After the students complete Std. 7th, they move to the Santacruz Municipal School, another school adopted by Aseema that is located at Santacruz and offers English medium education from Std. 8th to Std. 10th.

Maria D’Souza has been associated with Assema since 1998. She used to conduct social service activities in St. Stanislaus. Post school hours in St. Stanislaus, D’Souza along with the social service students used to tutor the underprivileged students. “I feel very happy now. I now feel I should have done this long back and not waited for so long till I retire. But it is human nature to stay back for material things like pension and provident fund,” she adds.

D’Souza lives with her husband and sons at Mount Mary’s Road in Bandra. She is also an active member of the Mount Mary Road Advanced Locality Management (ALM).

Even though the children come from humble backgrounds, the quality of education they receive is not compromised upon. “Most of the students don’t understand what the teacher is teaching them. Hence, we use teaching aids like charts, slides and movies wherever possible. Recently, we conducted out first practical lesson on democracy by conducting elections for the class monitor through secret ballot,” informs D’Souza.

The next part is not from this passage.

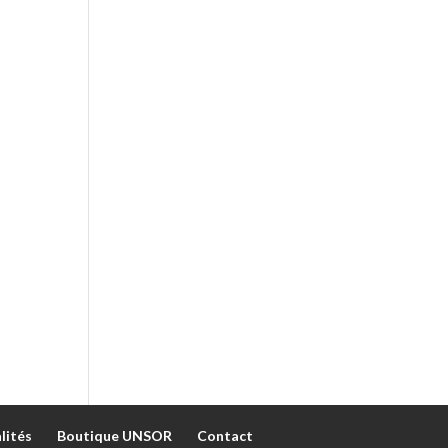
lités
Boutique UNSOR
Contact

Aseema has several other volunteers who teach the underprivileged students. Most of the volunteers are school students who study in the International Baccalaureate board of education. These student volunteers donate their old reference books to the Pali Chimbai Municipal School Library for the use of the students.

“I find immense satisfaction in teaching these underprivileged children. Even though they are weak and backward in studies, they are very loving, affectionate and ready to learn. Even though they don’t pay high fees, they still know and appreciate the value of education. For these students, their teacher means everything to them,” says D’Souza.